**Task input:**
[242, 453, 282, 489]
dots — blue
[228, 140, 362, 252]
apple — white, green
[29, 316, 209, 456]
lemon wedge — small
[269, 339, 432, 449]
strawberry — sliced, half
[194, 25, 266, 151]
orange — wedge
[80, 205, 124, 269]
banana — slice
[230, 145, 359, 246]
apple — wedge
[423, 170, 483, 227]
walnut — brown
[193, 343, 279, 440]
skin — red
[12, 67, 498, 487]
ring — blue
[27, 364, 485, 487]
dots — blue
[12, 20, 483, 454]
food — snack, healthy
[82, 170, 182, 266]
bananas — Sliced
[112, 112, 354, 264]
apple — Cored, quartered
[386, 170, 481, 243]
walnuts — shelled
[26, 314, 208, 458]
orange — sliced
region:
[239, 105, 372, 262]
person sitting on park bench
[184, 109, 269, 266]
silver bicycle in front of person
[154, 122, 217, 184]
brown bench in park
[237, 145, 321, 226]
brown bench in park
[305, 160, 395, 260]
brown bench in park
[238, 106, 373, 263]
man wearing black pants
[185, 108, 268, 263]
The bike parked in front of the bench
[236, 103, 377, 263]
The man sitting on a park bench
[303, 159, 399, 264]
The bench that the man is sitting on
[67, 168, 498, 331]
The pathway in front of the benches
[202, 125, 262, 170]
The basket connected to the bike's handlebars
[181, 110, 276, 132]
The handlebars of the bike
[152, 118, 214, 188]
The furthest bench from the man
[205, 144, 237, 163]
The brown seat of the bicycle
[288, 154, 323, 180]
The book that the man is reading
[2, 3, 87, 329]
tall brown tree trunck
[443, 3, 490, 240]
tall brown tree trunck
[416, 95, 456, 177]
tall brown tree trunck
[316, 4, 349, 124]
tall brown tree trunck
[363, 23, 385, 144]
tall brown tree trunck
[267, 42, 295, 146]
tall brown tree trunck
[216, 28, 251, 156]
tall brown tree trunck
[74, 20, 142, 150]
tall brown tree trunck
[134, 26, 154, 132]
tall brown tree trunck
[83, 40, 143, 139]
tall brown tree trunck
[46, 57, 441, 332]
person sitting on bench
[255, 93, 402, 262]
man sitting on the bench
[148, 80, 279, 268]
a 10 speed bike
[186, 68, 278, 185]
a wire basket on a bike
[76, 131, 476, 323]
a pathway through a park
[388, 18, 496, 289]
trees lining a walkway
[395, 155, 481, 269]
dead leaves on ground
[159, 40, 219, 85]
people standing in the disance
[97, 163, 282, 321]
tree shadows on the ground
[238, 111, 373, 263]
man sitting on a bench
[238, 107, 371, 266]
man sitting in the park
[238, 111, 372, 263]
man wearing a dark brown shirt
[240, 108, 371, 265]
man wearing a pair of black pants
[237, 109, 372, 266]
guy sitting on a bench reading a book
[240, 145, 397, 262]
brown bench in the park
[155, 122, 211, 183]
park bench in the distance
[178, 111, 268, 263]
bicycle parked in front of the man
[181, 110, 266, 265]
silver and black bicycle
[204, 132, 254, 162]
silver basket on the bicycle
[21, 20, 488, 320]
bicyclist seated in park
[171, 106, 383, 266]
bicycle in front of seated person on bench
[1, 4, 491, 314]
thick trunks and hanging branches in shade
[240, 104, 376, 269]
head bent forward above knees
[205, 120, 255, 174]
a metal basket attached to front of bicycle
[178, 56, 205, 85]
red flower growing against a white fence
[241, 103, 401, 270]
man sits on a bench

--

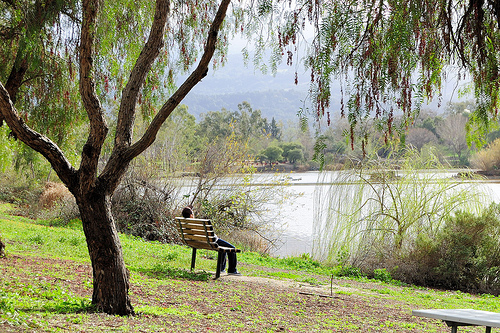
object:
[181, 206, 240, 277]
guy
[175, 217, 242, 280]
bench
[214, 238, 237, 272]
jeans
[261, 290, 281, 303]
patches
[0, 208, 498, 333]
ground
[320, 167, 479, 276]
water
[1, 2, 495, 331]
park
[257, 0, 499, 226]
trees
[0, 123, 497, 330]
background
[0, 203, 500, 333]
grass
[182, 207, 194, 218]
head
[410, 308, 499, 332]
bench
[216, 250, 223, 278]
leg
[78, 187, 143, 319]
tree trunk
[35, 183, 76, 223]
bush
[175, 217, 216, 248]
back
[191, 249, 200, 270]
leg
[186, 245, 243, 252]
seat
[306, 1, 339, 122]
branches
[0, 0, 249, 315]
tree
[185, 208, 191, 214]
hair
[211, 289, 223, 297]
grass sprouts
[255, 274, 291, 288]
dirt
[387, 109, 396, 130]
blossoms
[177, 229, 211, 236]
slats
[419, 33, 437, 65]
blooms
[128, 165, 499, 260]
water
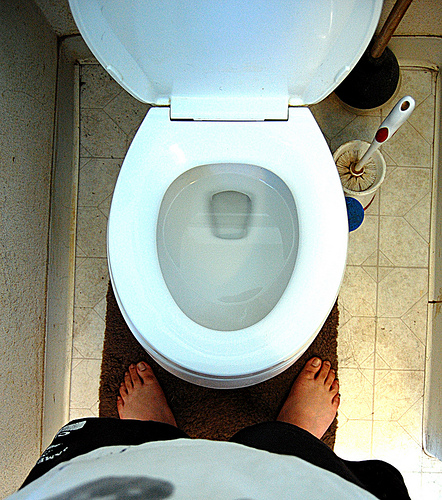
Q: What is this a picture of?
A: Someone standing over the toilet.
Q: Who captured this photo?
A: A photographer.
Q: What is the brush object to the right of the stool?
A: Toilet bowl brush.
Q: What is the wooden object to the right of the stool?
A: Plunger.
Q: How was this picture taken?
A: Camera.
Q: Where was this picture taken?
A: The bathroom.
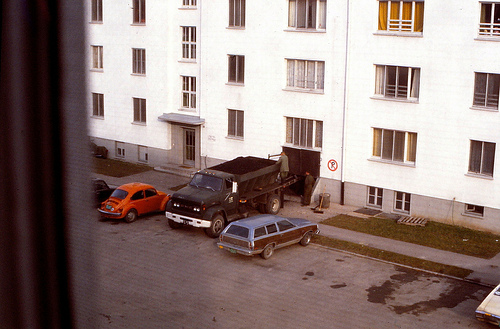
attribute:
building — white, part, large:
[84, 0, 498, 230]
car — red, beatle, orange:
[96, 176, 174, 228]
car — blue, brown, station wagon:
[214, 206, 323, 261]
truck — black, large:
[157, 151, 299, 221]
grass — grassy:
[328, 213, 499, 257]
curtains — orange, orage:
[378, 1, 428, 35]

**Problem to solve:**
Reproduce verbatim the lines of the records that start with the line containing "car — blue, brown, station" and run through the line containing "[378, 1, 428, 35]", including both of those lines.

**Solution to this task:**
car — blue, brown, station wagon:
[214, 206, 323, 261]
truck — black, large:
[157, 151, 299, 221]
grass — grassy:
[328, 213, 499, 257]
curtains — orange, orage:
[378, 1, 428, 35]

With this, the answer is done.